Figure 12. Spatial distributions of (a) accuracy rate (%) and (b) corrected-data rate (%) across China.
In the process of extracting data from self-recording graph paper, corrections are made for data extracted from vague curves and from data recorded when instrumental failure occurred. The corrected data only account for a small part of the total data. The corrected-data rate is < 0.1% over Xinjiang Region, Qinghai Province, northwestern Gansu Province, Ningxia Region, western Inner Mongolia, southwestern Heilongjiang Province, and some other locations. The corrected-data rate over most of the stations in central and eastern China ranges from 0.1% to 0.5%, with the rate > 0.5% but < 1.8% over provinces of Guizhou, Hunan, Hubei, Henan, and other locales (Fig. 11).

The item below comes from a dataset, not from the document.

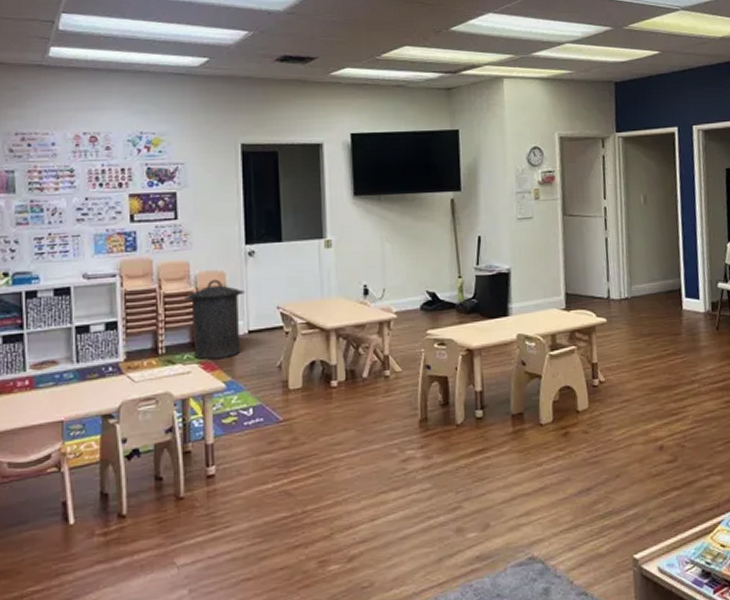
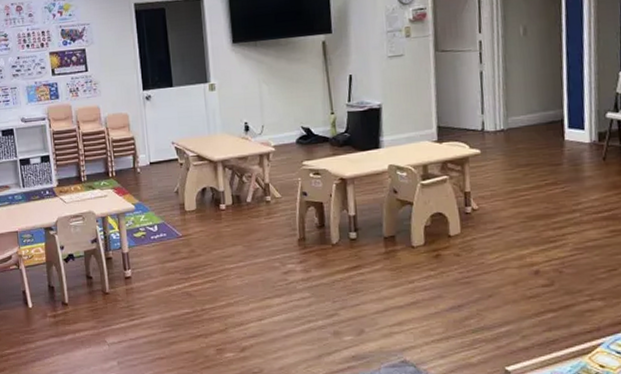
trash can: present [183,279,246,360] -> none [97,120,146,187]

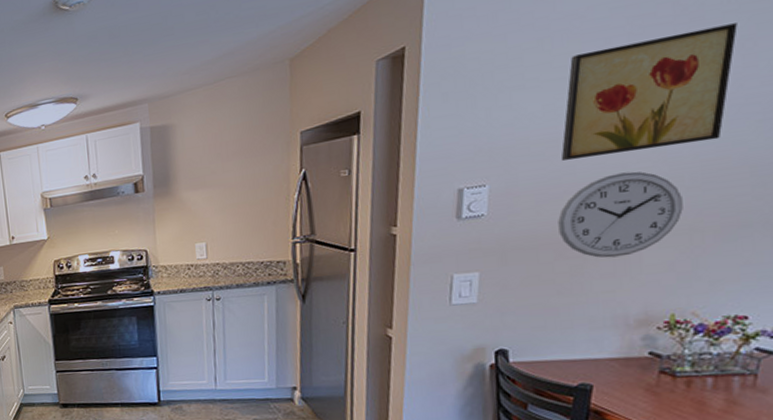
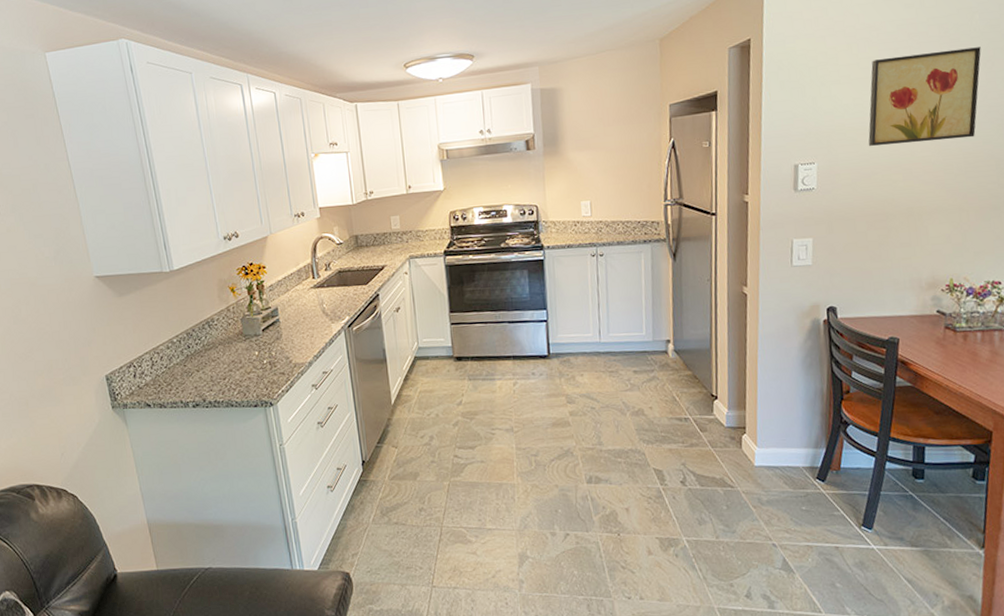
wall clock: present [558,171,683,258] -> none [868,159,954,230]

Figure 13 shows the annual variations of accuracy rate, corrected-data rate, and missing-data rate averaged across China. The missing-data rate is the highest and the accuracy rate the lowest in the 1950s, although the accuracy rate still exceeds 85%. The slightly lower accuracy rate in the 1950s is attributed to the following: (1) during the period when self-recording precipitation measurements were first applied, the operational norms were poor, and missing data occurred frequently; (2) the self-recording strips were damaged or the curves became vague due to the extended preservation time, and special procedures were implemented to extract data from these graph strips. Since the 1960s, the accuracy rate gradually increased and remained stable until after 1980, which is due to the fact that the management of self-recording precipitation observations was relatively loose prior to 1979, and there were no strict requirements for remedial measures when instrument failure occurred. As a result, missing data occurred frequently. Since 1980, the CMA’s Surface Meteorological Observation Specification has been implemented, which has improved both instrument maintenance and data evaluation of self-recording precipitation measurements. These procedures have led to a significant decrease in the missing-data rate. The corrected-data rate exhibits an increasing trend before 1995, but decreases rapidly after 1995, with its value remaining within 0.3% for all years.
Figure 13. Annual variations of accuracy rate, corrected-data rate, and missing-data rate averaged across China.
Compared with the accuracy rate of the China Hourly Precipitation Dataset at National-Level Stations (Zhang et al., 2016), the accuracy rate of the per-minute precipitation dataset is found to be slightly lower, which is attributed to the fact that when abnormal conditions or instrumental failure occurred during self-recording graph paper measurements, hourly data could still be calculated, whereas per-minute data were taken as either missing or corrected.